# Data items
.....

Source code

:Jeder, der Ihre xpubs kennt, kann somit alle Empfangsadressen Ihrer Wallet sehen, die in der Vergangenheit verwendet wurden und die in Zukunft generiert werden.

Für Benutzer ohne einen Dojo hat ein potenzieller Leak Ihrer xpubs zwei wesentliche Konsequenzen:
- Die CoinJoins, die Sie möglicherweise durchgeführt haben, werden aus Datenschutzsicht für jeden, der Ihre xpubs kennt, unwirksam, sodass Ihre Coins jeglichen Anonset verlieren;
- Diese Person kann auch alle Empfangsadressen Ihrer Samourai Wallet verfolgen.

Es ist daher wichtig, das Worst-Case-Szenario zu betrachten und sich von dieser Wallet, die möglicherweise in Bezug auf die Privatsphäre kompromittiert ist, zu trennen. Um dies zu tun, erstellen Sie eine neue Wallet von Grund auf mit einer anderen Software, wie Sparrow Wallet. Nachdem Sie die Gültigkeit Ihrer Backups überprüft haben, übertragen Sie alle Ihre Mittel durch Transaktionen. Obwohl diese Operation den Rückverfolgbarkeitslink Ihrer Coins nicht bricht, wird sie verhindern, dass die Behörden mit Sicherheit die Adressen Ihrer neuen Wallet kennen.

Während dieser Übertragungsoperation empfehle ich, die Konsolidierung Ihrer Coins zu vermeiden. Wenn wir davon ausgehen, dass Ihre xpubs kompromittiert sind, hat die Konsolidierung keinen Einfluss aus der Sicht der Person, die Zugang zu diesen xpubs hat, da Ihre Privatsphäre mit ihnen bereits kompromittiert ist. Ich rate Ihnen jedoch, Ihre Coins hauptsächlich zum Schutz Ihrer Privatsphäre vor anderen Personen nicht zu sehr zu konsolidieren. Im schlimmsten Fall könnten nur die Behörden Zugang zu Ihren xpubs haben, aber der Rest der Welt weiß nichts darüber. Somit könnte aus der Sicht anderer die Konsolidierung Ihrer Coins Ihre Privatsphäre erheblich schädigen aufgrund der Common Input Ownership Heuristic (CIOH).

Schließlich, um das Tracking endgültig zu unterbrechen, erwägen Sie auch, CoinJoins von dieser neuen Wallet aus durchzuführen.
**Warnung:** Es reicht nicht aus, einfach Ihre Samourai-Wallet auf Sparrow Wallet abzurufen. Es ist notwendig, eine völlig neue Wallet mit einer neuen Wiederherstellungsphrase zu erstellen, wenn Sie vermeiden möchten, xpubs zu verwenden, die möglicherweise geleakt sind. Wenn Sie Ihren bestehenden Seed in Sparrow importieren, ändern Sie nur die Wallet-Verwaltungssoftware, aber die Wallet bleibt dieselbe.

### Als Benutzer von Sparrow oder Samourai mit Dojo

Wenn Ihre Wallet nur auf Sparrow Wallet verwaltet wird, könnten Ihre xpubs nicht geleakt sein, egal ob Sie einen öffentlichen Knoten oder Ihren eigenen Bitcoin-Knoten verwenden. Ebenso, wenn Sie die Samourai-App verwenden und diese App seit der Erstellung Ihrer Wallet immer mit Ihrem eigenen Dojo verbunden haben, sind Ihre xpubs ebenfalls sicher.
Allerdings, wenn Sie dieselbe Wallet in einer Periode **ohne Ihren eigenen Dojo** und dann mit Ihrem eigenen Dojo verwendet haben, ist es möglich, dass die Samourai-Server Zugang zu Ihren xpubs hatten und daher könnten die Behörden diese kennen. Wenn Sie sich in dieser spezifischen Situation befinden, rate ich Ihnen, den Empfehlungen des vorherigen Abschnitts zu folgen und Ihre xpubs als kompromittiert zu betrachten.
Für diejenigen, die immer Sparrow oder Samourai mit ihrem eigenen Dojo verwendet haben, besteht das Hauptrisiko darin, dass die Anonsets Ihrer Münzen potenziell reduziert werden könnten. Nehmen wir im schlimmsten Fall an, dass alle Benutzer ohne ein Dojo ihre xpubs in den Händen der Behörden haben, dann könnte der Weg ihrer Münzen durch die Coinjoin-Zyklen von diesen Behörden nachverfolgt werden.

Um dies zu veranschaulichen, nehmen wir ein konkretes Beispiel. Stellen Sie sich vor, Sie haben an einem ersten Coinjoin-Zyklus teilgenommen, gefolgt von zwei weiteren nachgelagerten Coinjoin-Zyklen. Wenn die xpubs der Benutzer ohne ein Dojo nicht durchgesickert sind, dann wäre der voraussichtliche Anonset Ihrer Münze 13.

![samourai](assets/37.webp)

.....

Exactly as they appear, print the lines from the one holding "Um dies zu veranschaulichen, nehmen" through the final line of the entries, and no others.

Um dies zu veranschaulichen, nehmen wir ein konkretes Beispiel. Stellen Sie sich vor, Sie haben an einem ersten Coinjoin-Zyklus teilgenommen, gefolgt von zwei weiteren nachgelagerten Coinjoin-Zyklen. Wenn die xpubs der Benutzer ohne ein Dojo nicht durchgesickert sind, dann wäre der voraussichtliche Anonset Ihrer Münze 13.

![samourai](assets/37.webp)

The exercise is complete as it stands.